Requiem Mass for Confederate Veterans 26-APR-2010



On April 26th 2010 (Florida Confederate Memorial Day)
There will be a Requiem Mass said for Confederate veterans
who proudly served their Country during the War of Northern Agression.

LOCATION:   Saint Michael The Archangel Roman Catholic Church
                        1950 Bartram Road.  Jacksonville, FL 32207

TIME:             08:00AM  


Historically, the South has never been known as a bastion of Catholicism. But what most historians have overlooked for going on the past century and a half, were the contributions made by Catholics on behalf of The Confederate States; most notably, Pope Pius IX.

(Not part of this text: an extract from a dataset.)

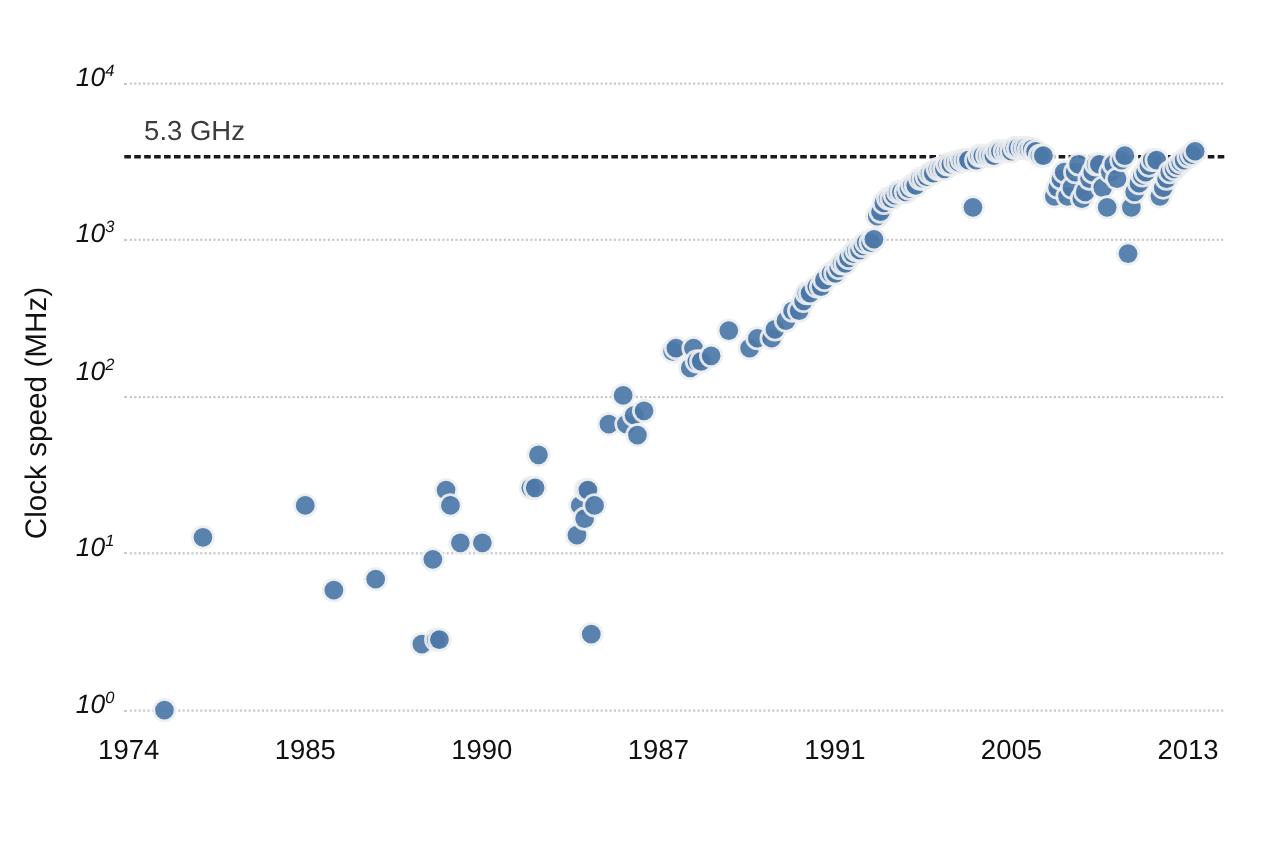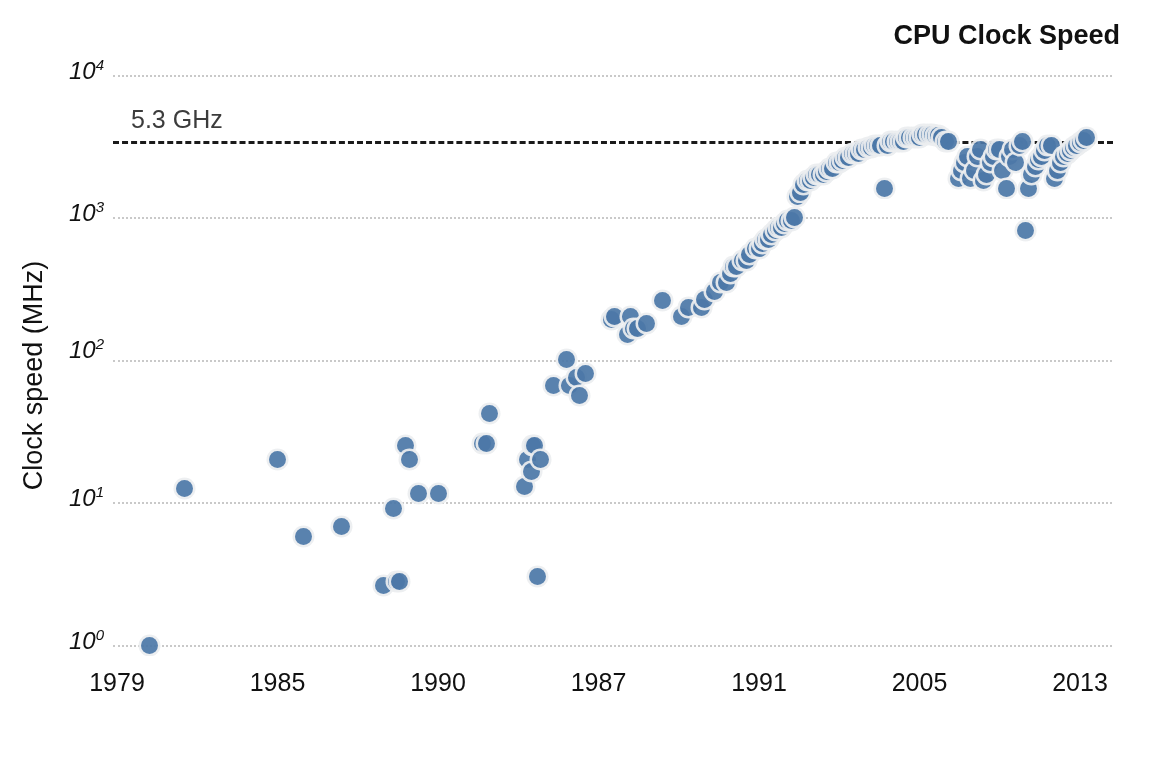"CPU Clock Speed" div.chart-title { html: <div>CPU Clock Speed</div> -> none }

Jefferson Davis, all though he was Protestant, attended Catholic school (Dominicans) as a youth in Kentucky. Young Davis even expressed a desire to convert. But the good Fathers denied his request out of respect for the Davis family. Evidently, his first contact with Catholicism wouldn't be his last.

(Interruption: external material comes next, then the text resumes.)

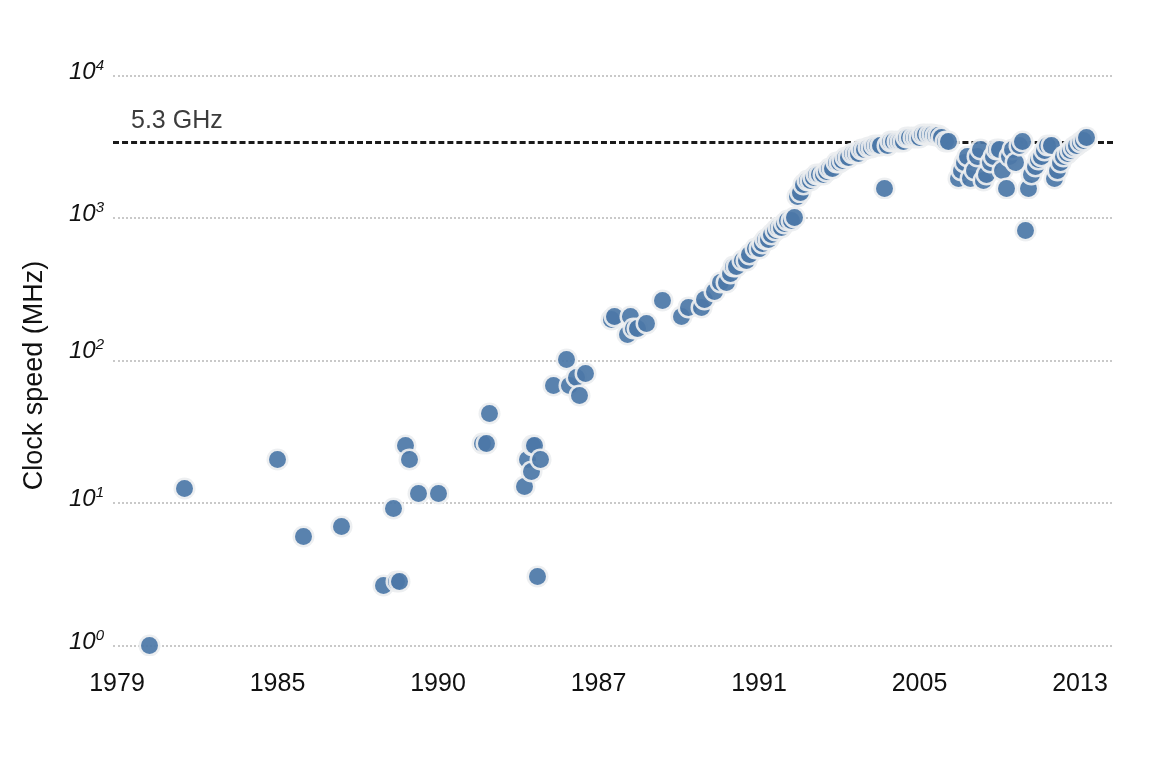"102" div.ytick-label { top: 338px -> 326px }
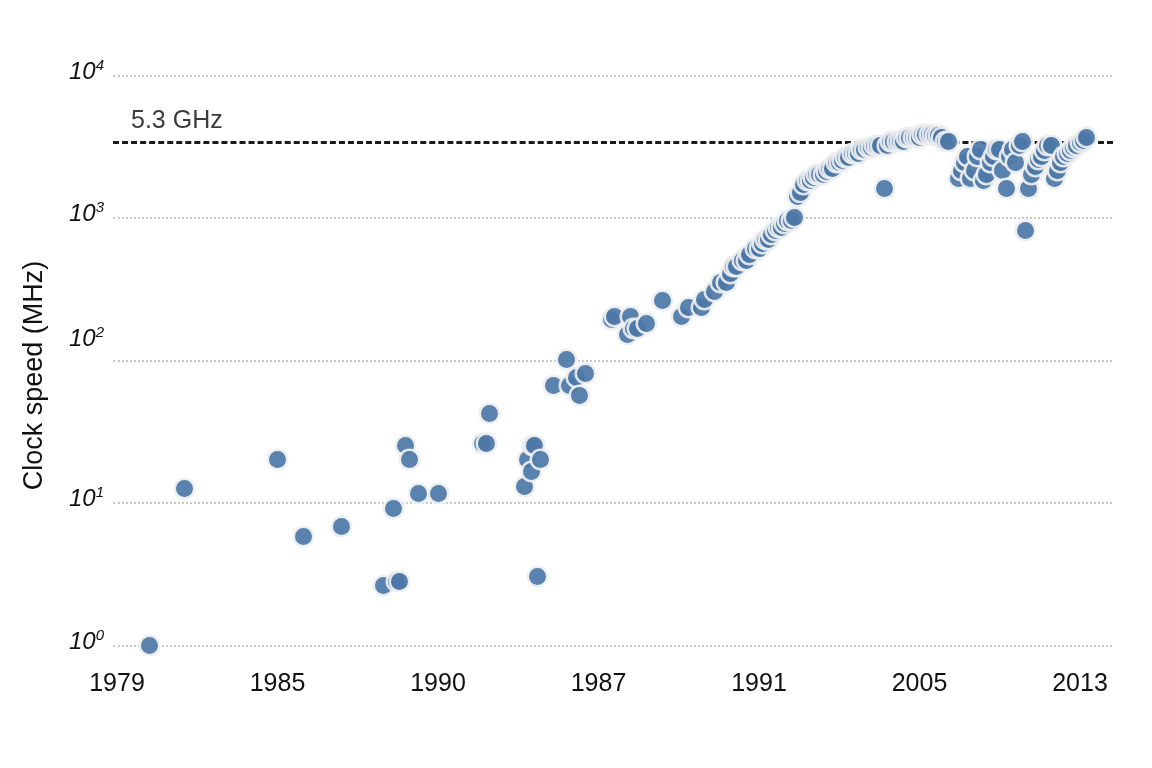"1979" div.xtick-label { text: 1979 -> 1974 }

Twenty of the Confederacy's fighting generals were Catholic
Among them General P.G.T Beauregard, who ordered the barrarge on Fort Sumter; General James Longstreet of Gettysburg and Chickamauga fame; and Gen. Joseph Finegan, the victor at one of the few major battles fought in Florida. Most that at least dabble in the history of The War Between The States have heard of the all Catholic New York 69th. But how many knew that The South had Catholic Brigades as well? The 6th Louisiana Tigers fought with valor in Lee's Army of Northern Virginia. The 10th Tennessee fought with equal elan at Chickamauga, Chattanooga and Atlanta.

Not only on the battlefield had Catholics well represented The South. Bishop Patrick Lynch of Charleston, South Carolina was the Confederate Ambassador to The Papal States. Infact,
The Papal States was the only nation to ever formally exchange ambassadors with the Confederacy.